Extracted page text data
──────────────────────────────

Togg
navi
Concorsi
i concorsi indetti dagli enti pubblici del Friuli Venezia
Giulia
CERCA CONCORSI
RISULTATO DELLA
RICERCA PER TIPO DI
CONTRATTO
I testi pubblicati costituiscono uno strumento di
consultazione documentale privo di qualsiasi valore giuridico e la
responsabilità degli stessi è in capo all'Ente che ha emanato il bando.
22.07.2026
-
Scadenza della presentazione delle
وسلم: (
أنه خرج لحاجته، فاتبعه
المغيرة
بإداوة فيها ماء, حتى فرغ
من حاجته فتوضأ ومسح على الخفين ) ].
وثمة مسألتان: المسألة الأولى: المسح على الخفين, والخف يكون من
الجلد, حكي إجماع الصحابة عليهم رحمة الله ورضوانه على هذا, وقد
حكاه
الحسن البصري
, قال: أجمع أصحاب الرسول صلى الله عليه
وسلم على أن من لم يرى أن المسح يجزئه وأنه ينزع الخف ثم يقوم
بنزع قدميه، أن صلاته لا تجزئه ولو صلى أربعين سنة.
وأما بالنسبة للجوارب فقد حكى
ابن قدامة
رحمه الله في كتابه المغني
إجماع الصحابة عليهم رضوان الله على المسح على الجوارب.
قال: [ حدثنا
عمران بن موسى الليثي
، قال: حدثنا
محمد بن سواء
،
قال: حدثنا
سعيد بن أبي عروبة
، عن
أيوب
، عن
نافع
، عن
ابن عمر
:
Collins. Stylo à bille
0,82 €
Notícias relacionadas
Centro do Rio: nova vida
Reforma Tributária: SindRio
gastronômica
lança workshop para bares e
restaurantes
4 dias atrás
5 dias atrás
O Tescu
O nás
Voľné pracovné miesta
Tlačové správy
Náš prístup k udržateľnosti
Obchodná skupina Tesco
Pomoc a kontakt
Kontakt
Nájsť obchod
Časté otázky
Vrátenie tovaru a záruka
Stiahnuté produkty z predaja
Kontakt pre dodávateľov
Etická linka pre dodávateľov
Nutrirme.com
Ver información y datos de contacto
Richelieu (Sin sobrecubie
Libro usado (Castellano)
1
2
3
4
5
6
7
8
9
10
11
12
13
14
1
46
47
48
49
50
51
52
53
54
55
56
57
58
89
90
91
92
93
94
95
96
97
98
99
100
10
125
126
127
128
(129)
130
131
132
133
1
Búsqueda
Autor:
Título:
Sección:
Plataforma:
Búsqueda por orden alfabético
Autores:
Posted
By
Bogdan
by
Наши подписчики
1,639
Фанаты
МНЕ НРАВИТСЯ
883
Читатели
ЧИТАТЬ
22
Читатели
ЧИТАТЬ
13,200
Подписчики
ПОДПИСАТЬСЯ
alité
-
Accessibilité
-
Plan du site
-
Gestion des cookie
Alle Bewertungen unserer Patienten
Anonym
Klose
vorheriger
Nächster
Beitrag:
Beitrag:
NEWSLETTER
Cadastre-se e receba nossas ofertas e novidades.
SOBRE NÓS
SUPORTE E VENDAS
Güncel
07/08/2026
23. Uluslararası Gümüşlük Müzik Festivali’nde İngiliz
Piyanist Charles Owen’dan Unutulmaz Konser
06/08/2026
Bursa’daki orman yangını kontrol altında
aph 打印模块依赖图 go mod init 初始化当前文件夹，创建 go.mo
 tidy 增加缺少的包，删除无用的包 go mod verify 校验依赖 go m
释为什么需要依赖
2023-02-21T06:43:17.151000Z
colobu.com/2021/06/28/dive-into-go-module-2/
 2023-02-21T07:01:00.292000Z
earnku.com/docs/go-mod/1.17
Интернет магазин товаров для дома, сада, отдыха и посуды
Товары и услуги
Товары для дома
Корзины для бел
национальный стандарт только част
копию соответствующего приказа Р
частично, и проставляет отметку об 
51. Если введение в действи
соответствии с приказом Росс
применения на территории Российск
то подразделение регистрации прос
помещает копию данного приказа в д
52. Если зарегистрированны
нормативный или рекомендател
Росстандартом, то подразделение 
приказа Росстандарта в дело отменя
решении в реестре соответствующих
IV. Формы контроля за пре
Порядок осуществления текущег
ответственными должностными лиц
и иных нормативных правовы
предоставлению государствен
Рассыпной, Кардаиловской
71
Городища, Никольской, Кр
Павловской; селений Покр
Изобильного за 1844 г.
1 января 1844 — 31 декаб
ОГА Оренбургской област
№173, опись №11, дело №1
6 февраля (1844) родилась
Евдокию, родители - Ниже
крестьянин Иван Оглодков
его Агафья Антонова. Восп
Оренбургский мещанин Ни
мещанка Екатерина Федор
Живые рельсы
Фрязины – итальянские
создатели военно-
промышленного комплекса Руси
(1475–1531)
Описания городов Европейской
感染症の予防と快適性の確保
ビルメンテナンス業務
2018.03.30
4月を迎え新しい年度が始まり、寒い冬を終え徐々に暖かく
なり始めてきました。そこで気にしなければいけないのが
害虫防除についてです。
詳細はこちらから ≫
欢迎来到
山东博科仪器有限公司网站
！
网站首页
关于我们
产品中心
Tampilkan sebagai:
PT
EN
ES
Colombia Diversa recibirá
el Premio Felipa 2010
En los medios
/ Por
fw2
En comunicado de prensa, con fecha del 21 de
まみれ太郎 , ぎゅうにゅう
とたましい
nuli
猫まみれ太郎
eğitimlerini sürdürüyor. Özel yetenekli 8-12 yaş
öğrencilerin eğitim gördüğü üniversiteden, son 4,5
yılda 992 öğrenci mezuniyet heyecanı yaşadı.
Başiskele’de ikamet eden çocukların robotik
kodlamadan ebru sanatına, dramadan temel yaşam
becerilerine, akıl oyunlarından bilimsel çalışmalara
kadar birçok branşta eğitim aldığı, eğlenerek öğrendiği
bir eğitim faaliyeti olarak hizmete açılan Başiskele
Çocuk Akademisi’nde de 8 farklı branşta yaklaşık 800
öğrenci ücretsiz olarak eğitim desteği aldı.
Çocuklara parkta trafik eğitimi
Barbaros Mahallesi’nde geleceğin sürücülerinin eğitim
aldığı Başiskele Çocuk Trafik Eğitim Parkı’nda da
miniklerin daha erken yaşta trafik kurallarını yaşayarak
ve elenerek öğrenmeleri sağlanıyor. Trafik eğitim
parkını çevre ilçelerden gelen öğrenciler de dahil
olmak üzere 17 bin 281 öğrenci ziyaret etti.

──────────────────────────────

» REQUEST
Give back every line above, unchanged.

» EXERCISE RESPONSE
Togg
navi
Concorsi
i concorsi indetti dagli enti pubblici del Friuli Venezia
Giulia
CERCA CONCORSI
RISULTATO DELLA
RICERCA PER TIPO DI
CONTRATTO
I testi pubblicati costituiscono uno strumento di
consultazione documentale privo di qualsiasi valore giuridico e la
responsabilità degli stessi è in capo all'Ente che ha emanato il bando.
22.07.2026
-
Scadenza della presentazione delle
وسلم: (
أنه خرج لحاجته، فاتبعه
المغيرة
بإداوة فيها ماء, حتى فرغ
من حاجته فتوضأ ومسح على الخفين ) ].
وثمة مسألتان: المسألة الأولى: المسح على الخفين, والخف يكون من
الجلد, حكي إجماع الصحابة عليهم رحمة الله ورضوانه على هذا, وقد
حكاه
الحسن البصري
, قال: أجمع أصحاب الرسول صلى الله عليه
وسلم على أن من لم يرى أن المسح يجزئه وأنه ينزع الخف ثم يقوم
بنزع قدميه، أن صلاته لا تجزئه ولو صلى أربعين سنة.
وأما بالنسبة للجوارب فقد حكى
ابن قدامة
رحمه الله في كتابه المغني
إجماع الصحابة عليهم رضوان الله على المسح على الجوارب.
قال: [ حدثنا
عمران بن موسى الليثي
، قال: حدثنا
محمد بن سواء
،
قال: حدثنا
سعيد بن أبي عروبة
، عن
أيوب
، عن
نافع
، عن
ابن عمر
:
Collins. Stylo à bille
0,82 €
Notícias relacionadas
Centro do Rio: nova vida
Reforma Tributária: SindRio
gastronômica
lança workshop para bares e
restaurantes
4 dias atrás
5 dias atrás
O Tescu
O nás
Voľné pracovné miesta
Tlačové správy
Náš prístup k udržateľnosti
Obchodná skupina Tesco
Pomoc a kontakt
Kontakt
Nájsť obchod
Časté otázky
Vrátenie tovaru a záruka
Stiahnuté produkty z predaja
Kontakt pre dodávateľov
Etická linka pre dodávateľov
Nutrirme.com
Ver información y datos de contacto
Richelieu (Sin sobrecubie
Libro usado (Castellano)
1
2
3
4
5
6
7
8
9
10
11
12
13
14
1
46
47
48
49
50
51
52
53
54
55
56
57
58
89
90
91
92
93
94
95
96
97
98
99
100
10
125
126
127
128
(129)
130
131
132
133
1
Búsqueda
Autor:
Título:
Sección:
Plataforma:
Búsqueda por orden alfabético
Autores:
Posted
By
Bogdan
by
Наши подписчики
1,639
Фанаты
МНЕ НРАВИТСЯ
883
Читатели
ЧИТАТЬ
22
Читатели
ЧИТАТЬ
13,200
Подписчики
ПОДПИСАТЬСЯ
alité
-
Accessibilité
-
Plan du site
-
Gestion des cookie
Alle Bewertungen unserer Patienten
Anonym
Klose
vorheriger
Nächster
Beitrag:
Beitrag:
NEWSLETTER
Cadastre-se e receba nossas ofertas e novidades.
SOBRE NÓS
SUPORTE E VENDAS
Güncel
07/08/2026
23. Uluslararası Gümüşlük Müzik Festivali’nde İngiliz
Piyanist Charles Owen’dan Unutulmaz Konser
06/08/2026
Bursa’daki orman yangını kontrol altında
aph 打印模块依赖图 go mod init 初始化当前文件夹，创建 go.mo
 tidy 增加缺少的包，删除无用的包 go mod verify 校验依赖 go m
释为什么需要依赖
2023-02-21T06:43:17.151000Z
colobu.com/2021/06/28/dive-into-go-module-2/
 2023-02-21T07:01:00.292000Z
earnku.com/docs/go-mod/1.17
Интернет магазин товаров для дома, сада, отдыха и посуды
Товары и услуги
Товары для дома
Корзины для бел
национальный стандарт только част
копию соответствующего приказа Р
частично, и проставляет отметку об 
51. Если введение в действи
соответствии с приказом Росс
применения на территории Российск
то подразделение регистрации прос
помещает копию данного приказа в д
52. Если зарегистрированны
нормативный или рекомендател
Росстандартом, то подразделение 
приказа Росстандарта в дело отменя
решении в реестре соответствующих
IV. Формы контроля за пре
Порядок осуществления текущег
ответственными должностными лиц
и иных нормативных правовы
предоставлению государствен
Рассыпной, Кардаиловской
71
Городища, Никольской, Кр
Павловской; селений Покр
Изобильного за 1844 г.
1 января 1844 — 31 декаб
ОГА Оренбургской област
№173, опись №11, дело №1
6 февраля (1844) родилась
Евдокию, родители - Ниже
крестьянин Иван Оглодков
его Агафья Антонова. Восп
Оренбургский мещанин Ни
мещанка Екатерина Федор
Живые рельсы
Фрязины – итальянские
создатели военно-
промышленного комплекса Руси
(1475–1531)
Описания городов Европейской
感染症の予防と快適性の確保
ビルメンテナンス業務
2018.03.30
4月を迎え新しい年度が始まり、寒い冬を終え徐々に暖かく
なり始めてきました。そこで気にしなければいけないのが
害虫防除についてです。
詳細はこちらから ≫
欢迎来到
山东博科仪器有限公司网站
！
网站首页
关于我们
产品中心
Tampilkan sebagai:
PT
EN
ES
Colombia Diversa recibirá
el Premio Felipa 2010
En los medios
/ Por
fw2
En comunicado de prensa, con fecha del 21 de
まみれ太郎 , ぎゅうにゅう
とたましい
nuli
猫まみれ太郎
eğitimlerini sürdürüyor. Özel yetenekli 8-12 yaş
öğrencilerin eğitim gördüğü üniversiteden, son 4,5
yılda 992 öğrenci mezuniyet heyecanı yaşadı.
Başiskele’de ikamet eden çocukların robotik
kodlamadan ebru sanatına, dramadan temel yaşam
becerilerine, akıl oyunlarından bilimsel çalışmalara
kadar birçok branşta eğitim aldığı, eğlenerek öğrendiği
bir eğitim faaliyeti olarak hizmete açılan Başiskele
Çocuk Akademisi’nde de 8 farklı branşta yaklaşık 800
öğrenci ücretsiz olarak eğitim desteği aldı.
Çocuklara parkta trafik eğitimi
Barbaros Mahallesi’nde geleceğin sürücülerinin eğitim
aldığı Başiskele Çocuk Trafik Eğitim Parkı’nda da
miniklerin daha erken yaşta trafik kurallarını yaşayarak
ve elenerek öğrenmeleri sağlanıyor. Trafik eğitim
parkını çevre ilçelerden gelen öğrenciler de dahil
olmak üzere 17 bin 281 öğrenci ziyaret etti.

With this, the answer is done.